Spirit Energy, the E&P joint venture which combines Centrica plc’s E&P business with Bayerngas Norge AS, formed in 2017, is 69% owned by Centrica plc, while the remaining 31% is owned by Bayerngas Norge’s former shareholders.
Their portfolio includes operating assets like Morecambe Bay, Vale and Oda, non-operated interests in Cygnus and other major fields such as Statfjord, and interesting projects like Hejre in Denmark and Nova in Norway.
In 2018, Spirit Energy invested £139m into Hurricane’s three wells drilling campaign in the Great Warwick Area, West of Shetland, to further prove up the potential of an area which holds an estimated 2 billion boe in prospective and contingent resources.
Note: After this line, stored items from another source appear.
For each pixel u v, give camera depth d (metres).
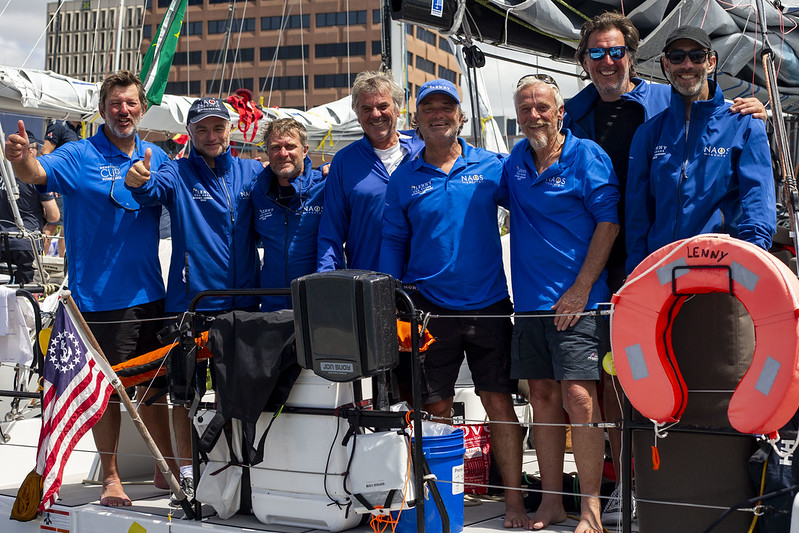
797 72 5.55
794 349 2.73
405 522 3.59
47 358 3.92
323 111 8.26
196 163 4.39
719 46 5.37
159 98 7.08
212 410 3.83
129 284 4.36
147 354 3.98
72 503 4.23
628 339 3.07
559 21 5.03
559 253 3.70
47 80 6.53
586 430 3.60
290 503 3.64
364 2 72.31
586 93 4.15
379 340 3.32
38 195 6.82
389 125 4.22
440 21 4.95
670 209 3.52
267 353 3.60
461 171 3.96
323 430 3.59
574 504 3.96
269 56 74.19
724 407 3.10
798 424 3.02
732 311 3.11
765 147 3.40
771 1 5.43
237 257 4.39
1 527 4.33
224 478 3.84
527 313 3.75
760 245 3.28
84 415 3.84
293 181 4.33
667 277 3.00
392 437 3.40
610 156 4.02
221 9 75.69
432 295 3.94
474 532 3.67
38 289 4.16
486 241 3.96
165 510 4.07
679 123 3.54
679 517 3.18
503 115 8.80
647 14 5.11
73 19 62.06
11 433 5.61
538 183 3.77
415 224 3.99
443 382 3.97
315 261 4.41
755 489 3.09
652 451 3.19
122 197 4.38
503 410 3.91
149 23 64.38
Despite Spirit’s efforts to create a sustainable E&P business, the company is now dealing with low revenues, drop in profits and increase in debts.
Centrica, also facing financial losses, along with a low UK gas price, low volumes from the Rough field in the Southern North Sea and the dry hole costs of its Warwick Deep well, is now considering to rationalise the business and divest non-core assets, to pay debts and keep the shareholders happy.
“Debt levels and cash flow have been a focus for management and shareholders in recent months, and the sale of Spirit should go some way towards allaying their concerns”, states the company.
Centrica posted an operating loss of £446m in the first six months of 2019, compared to a £704m profit in the same period last year, the group debt increased 17% to £3.3billion, and the E&P side of Centrica’s business saw an adjusted operating profit drop of 42% to £148m.